◆ **Your goal**
Restate the data exactly as given and keep the pictures out.

◆ **Stored data entries**
=== Section Start ===

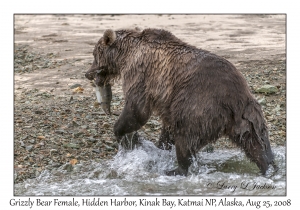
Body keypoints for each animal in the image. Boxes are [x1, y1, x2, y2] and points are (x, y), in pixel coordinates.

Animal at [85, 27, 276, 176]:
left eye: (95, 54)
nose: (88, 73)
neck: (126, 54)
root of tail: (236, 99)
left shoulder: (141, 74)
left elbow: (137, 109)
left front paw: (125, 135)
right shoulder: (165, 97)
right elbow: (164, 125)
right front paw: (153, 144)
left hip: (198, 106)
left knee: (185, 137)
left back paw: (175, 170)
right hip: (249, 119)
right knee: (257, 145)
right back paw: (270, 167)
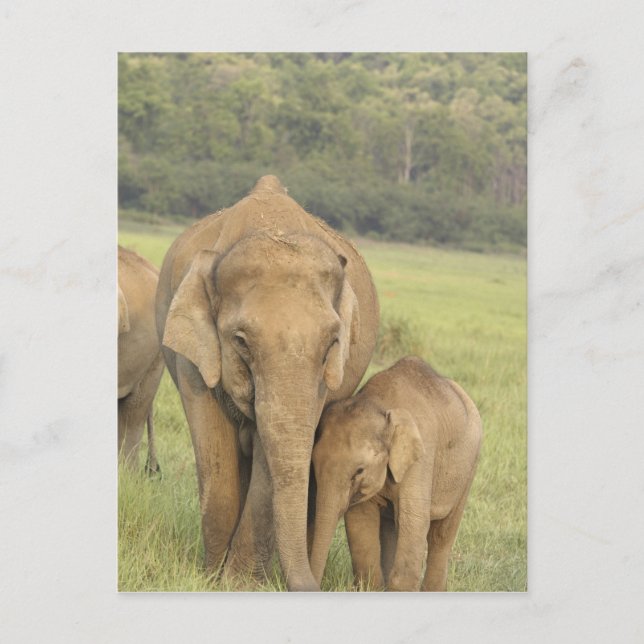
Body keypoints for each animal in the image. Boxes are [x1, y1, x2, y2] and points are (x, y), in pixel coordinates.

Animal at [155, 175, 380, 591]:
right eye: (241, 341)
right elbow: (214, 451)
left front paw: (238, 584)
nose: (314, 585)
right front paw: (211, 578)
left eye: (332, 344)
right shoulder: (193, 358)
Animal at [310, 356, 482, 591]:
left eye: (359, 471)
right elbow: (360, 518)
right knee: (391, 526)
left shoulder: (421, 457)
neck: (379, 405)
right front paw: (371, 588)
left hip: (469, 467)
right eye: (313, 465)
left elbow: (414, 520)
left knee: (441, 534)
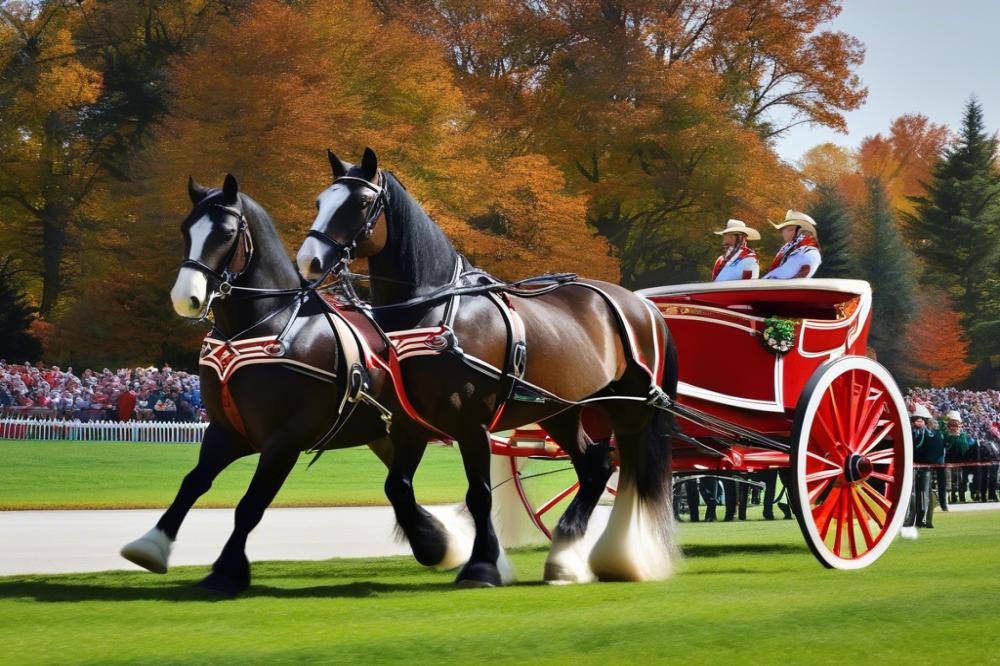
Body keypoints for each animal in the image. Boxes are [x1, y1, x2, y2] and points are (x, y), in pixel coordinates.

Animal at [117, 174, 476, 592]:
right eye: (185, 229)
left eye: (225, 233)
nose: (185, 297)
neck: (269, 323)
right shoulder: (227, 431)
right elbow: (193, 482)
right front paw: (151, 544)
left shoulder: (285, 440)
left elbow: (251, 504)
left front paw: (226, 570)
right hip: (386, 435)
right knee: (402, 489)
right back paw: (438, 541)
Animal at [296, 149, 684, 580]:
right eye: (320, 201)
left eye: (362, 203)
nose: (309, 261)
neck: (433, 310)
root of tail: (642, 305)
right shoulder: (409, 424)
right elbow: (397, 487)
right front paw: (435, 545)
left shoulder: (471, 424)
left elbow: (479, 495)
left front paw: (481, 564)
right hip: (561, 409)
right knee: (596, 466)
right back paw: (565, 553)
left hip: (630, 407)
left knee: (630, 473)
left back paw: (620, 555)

=== Section End ===

◆ **Result for this task**
Body keypoints for each animal in the image. Boxes are [x1, y1, x2, y2] and points are (x, y), in pixel coordinates.

Animal at [85, 27, 276, 176]:
left eye: (95, 54)
nose: (88, 73)
neck: (126, 54)
root of tail: (236, 99)
left shoulder: (141, 74)
left elbow: (137, 109)
left front paw: (125, 135)
right shoulder: (165, 97)
right elbow: (164, 125)
right front paw: (153, 144)
left hip: (198, 106)
left knee: (185, 137)
left back paw: (175, 170)
right hip: (249, 119)
right knee: (257, 145)
right back paw: (270, 167)
Body keypoints for each animal in the image. Boxes are [x1, y1, x2, y2] and points are (x, y), in pixel coordinates.

Animal at [155, 175, 380, 591]:
right eye: (241, 341)
right elbow: (214, 451)
left front paw: (238, 584)
nose: (314, 585)
right front paw: (211, 578)
left eye: (332, 344)
right shoulder: (193, 358)
Animal at [310, 356, 482, 591]:
left eye: (359, 471)
right elbow: (360, 518)
right knee: (391, 526)
left shoulder: (421, 457)
neck: (379, 405)
right front paw: (371, 588)
left hip: (469, 467)
right eye: (313, 465)
left elbow: (414, 520)
left knee: (441, 534)
Body keypoints for each animal in the image. Boxes are [x1, y1, x2, y2] and points are (x, y), in pixel coordinates.

Animal at [117, 174, 476, 592]:
right eye: (185, 229)
left eye: (225, 233)
nose: (185, 297)
neck: (269, 323)
right shoulder: (227, 431)
right elbow: (193, 482)
right front paw: (151, 544)
left shoulder: (285, 440)
left elbow: (251, 504)
left front paw: (226, 570)
right hip: (386, 435)
right knee: (402, 489)
right back paw: (438, 541)
Animal at [296, 149, 684, 580]:
right eye: (320, 201)
left eye: (362, 203)
nose: (309, 261)
neck: (433, 310)
root of tail: (642, 305)
right shoulder: (409, 424)
right elbow: (397, 487)
right front paw: (435, 545)
left shoulder: (471, 424)
left elbow: (479, 495)
left front paw: (481, 564)
right hip: (561, 409)
right knee: (596, 466)
right back paw: (565, 553)
left hip: (630, 407)
left knee: (630, 473)
left back paw: (620, 555)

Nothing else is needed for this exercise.